━━━ Data section ━━━

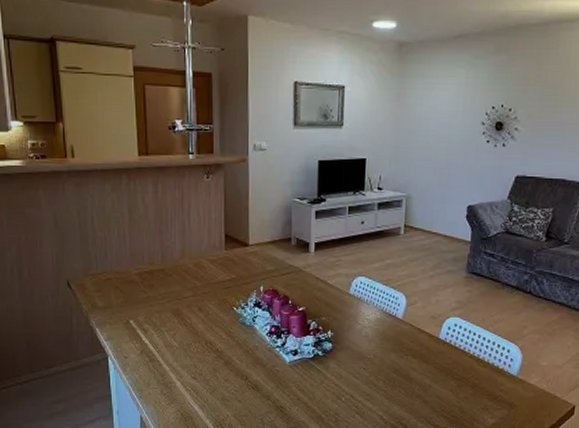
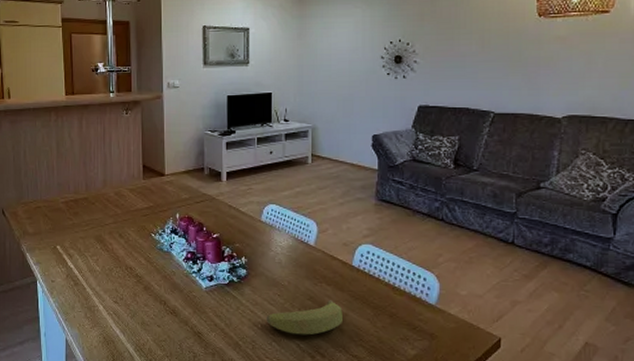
banana: none [351,372,427,407] -> present [267,300,342,335]

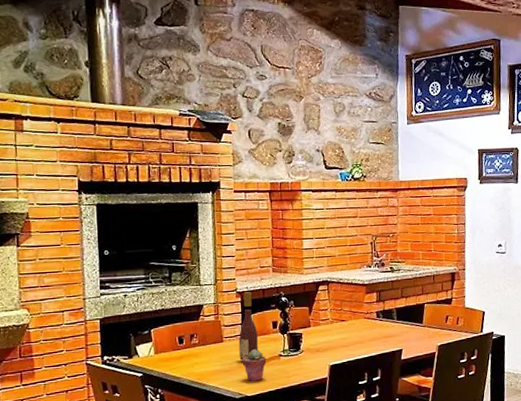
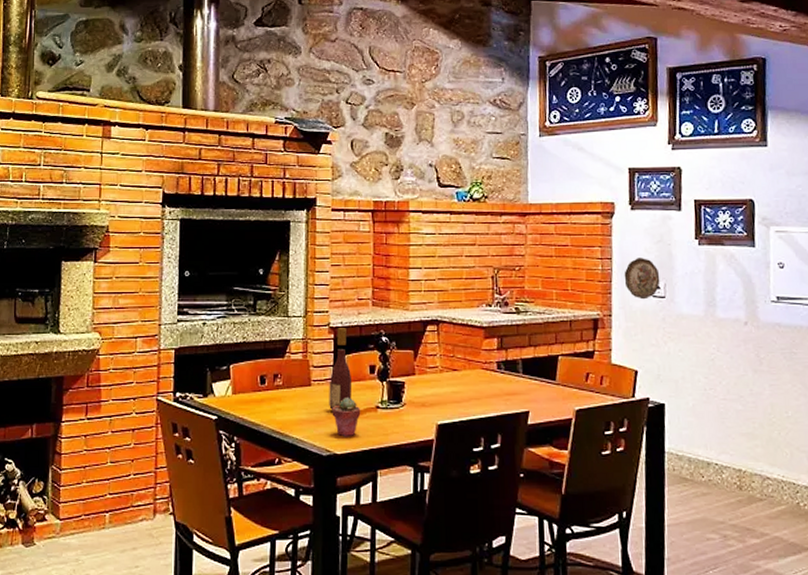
decorative plate: none [474,222,502,256] -> present [624,258,660,300]

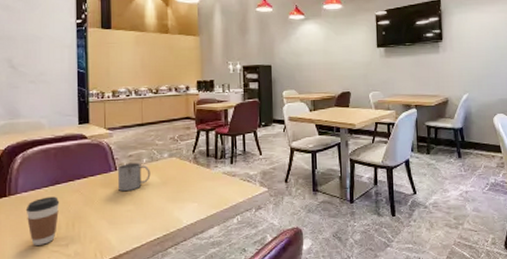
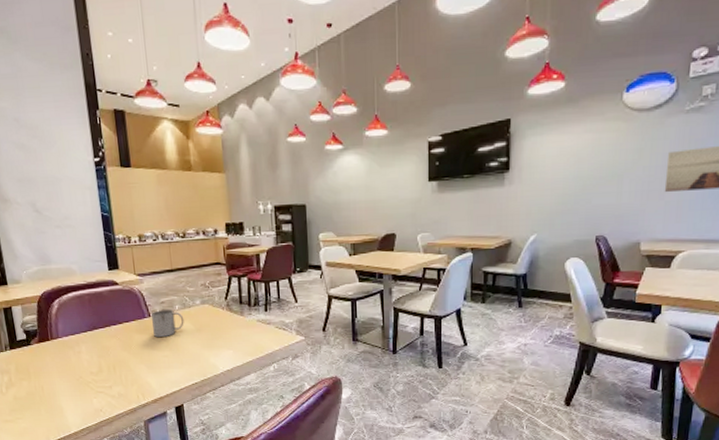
coffee cup: present [25,196,60,245] -> none [68,341,100,386]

━━━

Restate word for word, please, the line containing "decorative plate: none" and all lines after it through the end of the material; the pictures do not belong in the copy.

*Written solution:*
decorative plate: none [474,222,502,256] -> present [624,258,660,300]

coffee cup: present [25,196,60,245] -> none [68,341,100,386]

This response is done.